Walking back my words on Comey; my needle has moved to “pissed empathy”

I think that I screwed up when I wrote several days ago that it might be a good idea for us to cut current FBI director James Comey a little slack on the letter that he sent to certain Congressional leaders on Friday, Oct. 28 in which he said reopened the Pandora’s Box on Hillary Clinton’s e-mails. Now it seems that Comey may be on a mission to clearly do political harm to Clinton. No sooner had the Weiner tie-in with the e-mails found its way to the press than Comey released information on a clearly ill-advised pardon that President Bill Clinton gave on his last day in office to financier Marc Rich. Comey is clearly a man who must be judged by his deeds rather than his words, because he simple ain’t talking. In that respect, he is a straight arrow about doing his job by the book.

zimbalist
Zimbalist

I think that my problem in correctly understanding Comey comes from my attachment to a television show that ran from 1965 – 1974. It was aptly named “The F.B.I.” and it literally starred a character from central casting, Ephrem Zimbalist, Jr. Zimbalist and the character he played, Lewis Erskine, had a profound impact on my post-adolescent mind. Perhaps my problem was that I allowed Erskine to be my “boy hero” long past the time for such reverence. As a teenager, I was smart enough to know that J. Edgar Hoover was bloviating myth, but I desperately wanted the head of the F.B.I. to be someone I could respect. Well into my 20s, Zimbalist was my man.

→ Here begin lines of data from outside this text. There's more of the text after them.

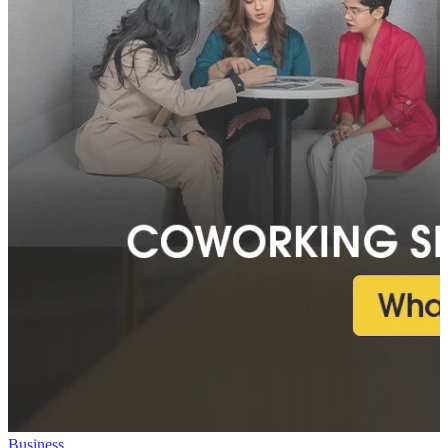
Business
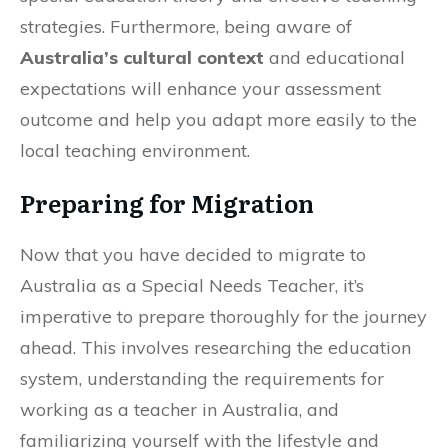
strategies. Furthermore, being aware of
Australia’s cultural context
and educational
expectations will enhance your assessment
outcome and help you adapt more easily to the
local teaching environment.
Preparing for Migration
Now that you have decided to migrate to
Australia as a Special Needs Teacher, it’s
imperative to prepare thoroughly for the journey
ahead. This involves researching the education
system, understanding the requirements for
working as a teacher in Australia, and
familiarizing yourself with the lifestyle and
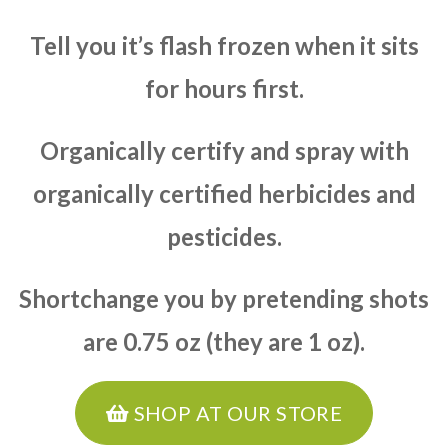
Tell you it’s flash frozen when it sits
for hours first.
Organically certify and spray with
organically certified herbicides and
pesticides.
Shortchange you by pretending shots
are 0.75 oz (they are 1 oz).
SHOP AT OUR STORE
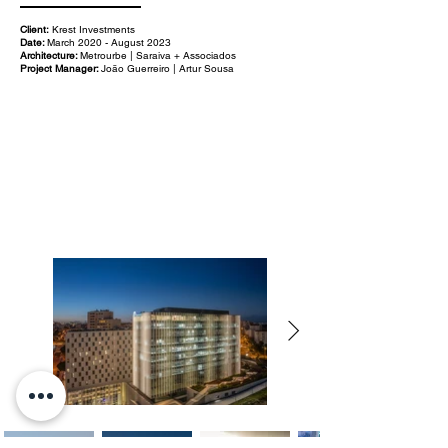
Client:
Krest Investments
Date:
March 2020 - August 2023
Architecture:
Metrourbe | Saraiva + Associados
Project Manager:
João Guerreiro | Artur Sousa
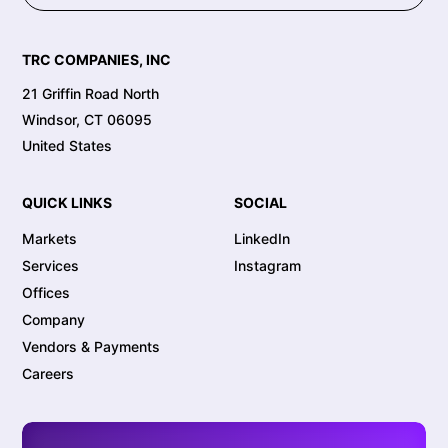
TRC COMPANIES, INC
21 Griffin Road North
Windsor, CT 06095
United States
QUICK LINKS
SOCIAL
Markets
LinkedIn
Services
Instagram
Offices
Company
Vendors & Payments
Careers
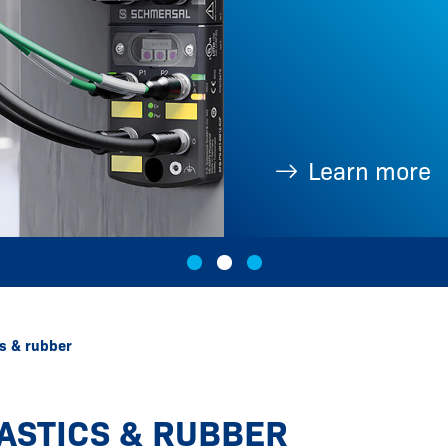
Learn more
cs & rubber
ASTICS & RUBBER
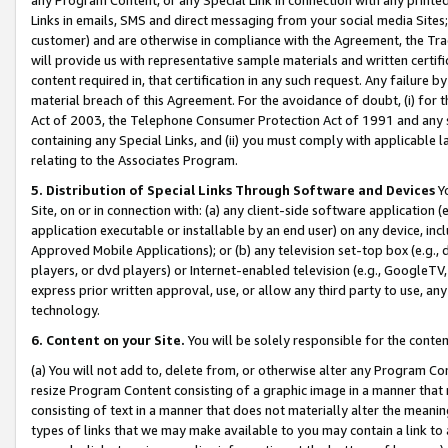
Links in emails, SMS and direct messaging from your social media Sites; 
customer) and are otherwise in compliance with the Agreement, the Tr
will provide us with representative sample materials and written certif
content required in, that certification in any such request. Any failure b
material breach of this Agreement. For the avoidance of doubt, (i) for
Act of 2003, the Telephone Consumer Protection Act of 1991 and any si
containing any Special Links, and (ii) you must comply with applicable
relating to the Associates Program.
5. Distribution of Special Links Through Software and Devices
Yo
Site, on or in connection with: (a) any client-side software application 
application executable or installable by an end user) on any device, in
Approved Mobile Applications); or (b) any television set-top box (e.g., 
players, or dvd players) or Internet-enabled television (e.g., GoogleTV, 
express prior written approval, use, or allow any third party to use, 
technology.
6. Content on your Site.
You will be solely responsible for the conten
(a) You will not add to, delete from, or otherwise alter any Program Co
resize Program Content consisting of a graphic image in a manner that
consisting of text in a manner that does not materially alter the meanin
types of links that we may make available to you may contain a link to 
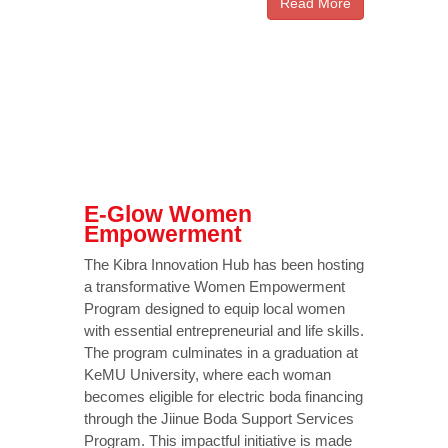
Read More
E-Glow Women
Empowerment
The Kibra Innovation Hub has been hosting
a transformative Women Empowerment
Program designed to equip local women
with essential entrepreneurial and life skills.
The program culminates in a graduation at
KeMU University, where each woman
becomes eligible for electric boda financing
through the Jiinue Boda Support Services
Program. This impactful initiative is made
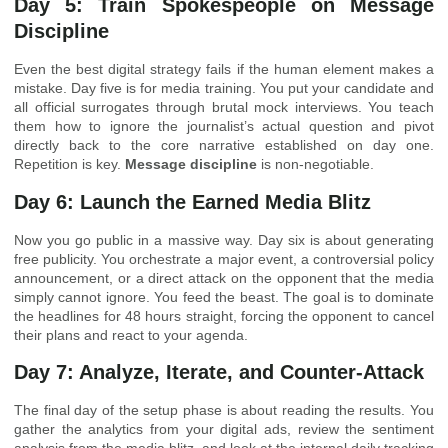
Day 5: Train Spokespeople on Message
Discipline
Even the best digital strategy fails if the human element makes a
mistake. Day five is for media training. You put your candidate and
all official surrogates through brutal mock interviews. You teach
them how to ignore the journalist’s actual question and pivot
directly back to the core narrative established on day one.
Repetition is key.
Message discipline
is non-negotiable.
Day 6: Launch the Earned Media Blitz
Now you go public in a massive way. Day six is about generating
free publicity. You orchestrate a major event, a controversial policy
announcement, or a direct attack on the opponent that the media
simply cannot ignore. You feed the beast. The goal is to dominate
the headlines for 48 hours straight, forcing the opponent to cancel
their plans and react to your agenda.
Day 7: Analyze, Iterate, and Counter-Attack
The final day of the setup phase is about reading the results. You
gather the analytics from your digital ads, review the sentiment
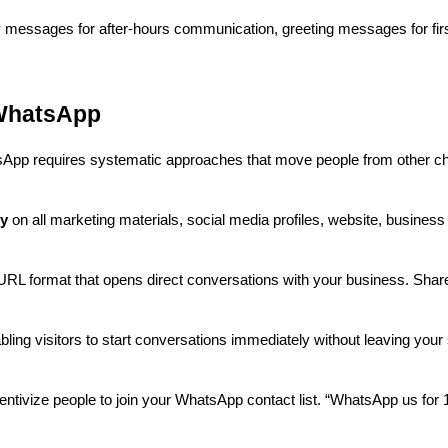
messages for after-hours communication, greeting messages for first
WhatsApp
App requires systematic approaches that move people from other c
ly
on all marketing materials, social media profiles, website, business
L format that opens direct conversations with your business. Share 
ling visitors to start conversations immediately without leaving your 
entivize people to join your WhatsApp contact list. “WhatsApp us for 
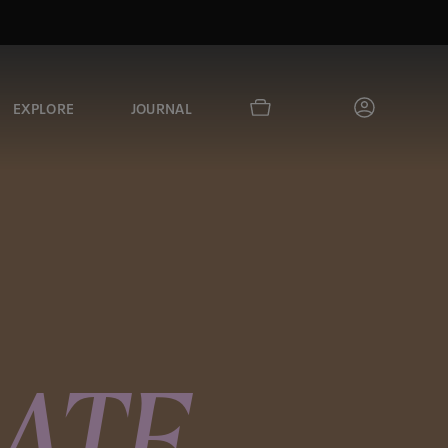
EXPLORE
JOURNAL
ATE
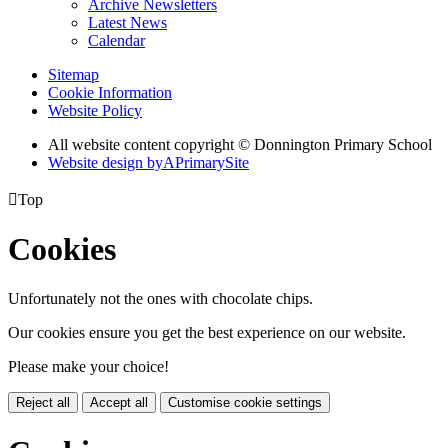
Archive Newsletters
Latest News
Calendar
Sitemap
Cookie Information
Website Policy
All website content copyright © Donnington Primary School
Website design by
A
PrimarySite

Top
Cookies
Unfortunately not the ones with chocolate chips.
Our cookies ensure you get the best experience on our website.
Please make your choice!
Reject all
Accept all
Customise cookie settings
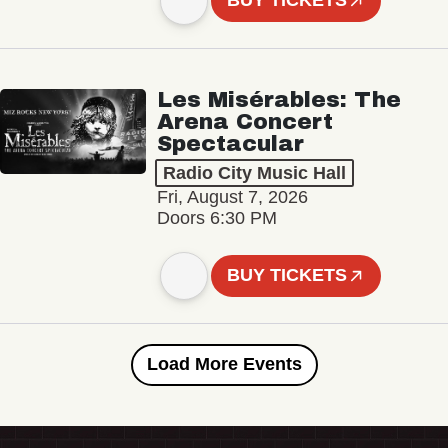
BUY TICKETS
Les Misérables: The
Arena Concert
Spectacular
Radio City Music Hall
Fri, August 7, 2026
Doors 6:30 PM
BUY TICKETS
Load More Events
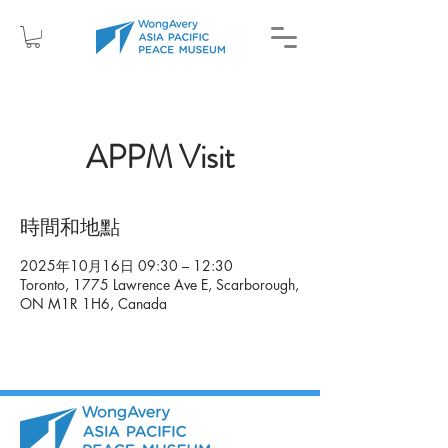
APPM Visit
時間和地點
2025年10月16日 09:30 – 12:30
Toronto, 1775 Lawrence Ave E, Scarborough,
ON M1R 1H6, Canada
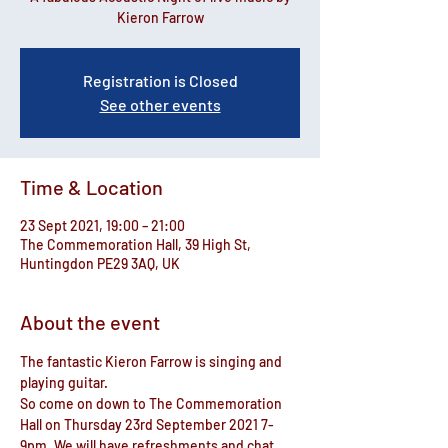
Kieron Farrow
Registration is Closed
See other events
Time & Location
23 Sept 2021, 19:00 – 21:00
The Commemoration Hall, 39 High St,
Huntingdon PE29 3AQ, UK
About the event
The fantastic Kieron Farrow is singing and 
playing guitar.
So come on down to The Commemoration 
Hall on Thursday 23rd September 2021 7-
9pm. We will have refreshments and chat 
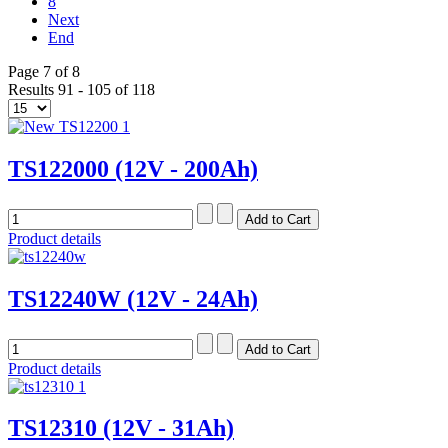
8
Next
End
Page 7 of 8
Results 91 - 105 of 118
TS122000 (12V - 200Ah)
Product details
TS12240W (12V - 24Ah)
Product details
TS12310 (12V - 31Ah)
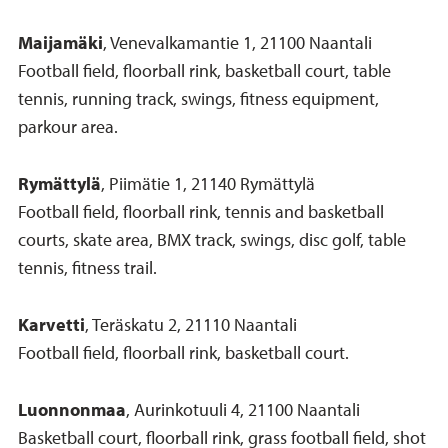
Maijamäki
, Venevalkamantie 1, 21100 Naantali
Football field, floorball rink, basketball court, table
tennis, running track, swings, fitness equipment,
parkour area.
Rymättylä
, Piimätie 1, 21140 Rymättylä
Football field, floorball rink, tennis and basketball
courts, skate area, BMX track, swings, disc golf, table
tennis, fitness trail.
Karvetti
, Teräskatu 2, 21110 Naantali
Football field, floorball rink, basketball court.
Luonnonmaa
, Aurinkotuuli 4, 21100 Naantali
Basketball court, floorball rink, grass football field, shot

Back to the real world. Comey gained my admiration in 2004 when as assistant Attorney-General to John Ashcroft, he stood between the attorney general, bed-ridden in intensive care, and two key White House aides in the George W. Bush administration.  White House Counsel Alberto R. Gonzales and President Bush’s chief of staff, Andrew H. Card Jr., wanted Ashcroft to sign off on Bush’s reauthorization of the domestic surveillance program, which the Justice Department had just determine was illegal. Comey kept the two from steam-rolling Ashcroft and the result was that the domestic surveillance program was not renewed at that time.

There obviously was another part of me wondering how good could Comey be if he was the Number Two person to the Bible-thumping reality-challenged Attorney General from Missouri. But then again, I had seen some decent Republicans in my day including Charles Percy, Jacob Javits, Earl Warren and John Lindsay. These are all people who would not have been let into the Quicken Arena in Cleveland last July for the Republican National Convention because they wouldn’t check their empathy at the door.

I should have known that if Comey was in the good graces of Bush and Ashcroft, that he was not an upstanding fellow like Lewis Erskine from “The F.B.I.” But if I was fooled, I was in good company with the likes of perhaps America’s best judge of character, Barack Obama.

The old saying, “Fool me once, shame on you; fool me twice, shame on me” seems to apply here. So I guess that my feelings for Comey have gone from bewilderment to something called “pissed empathy.”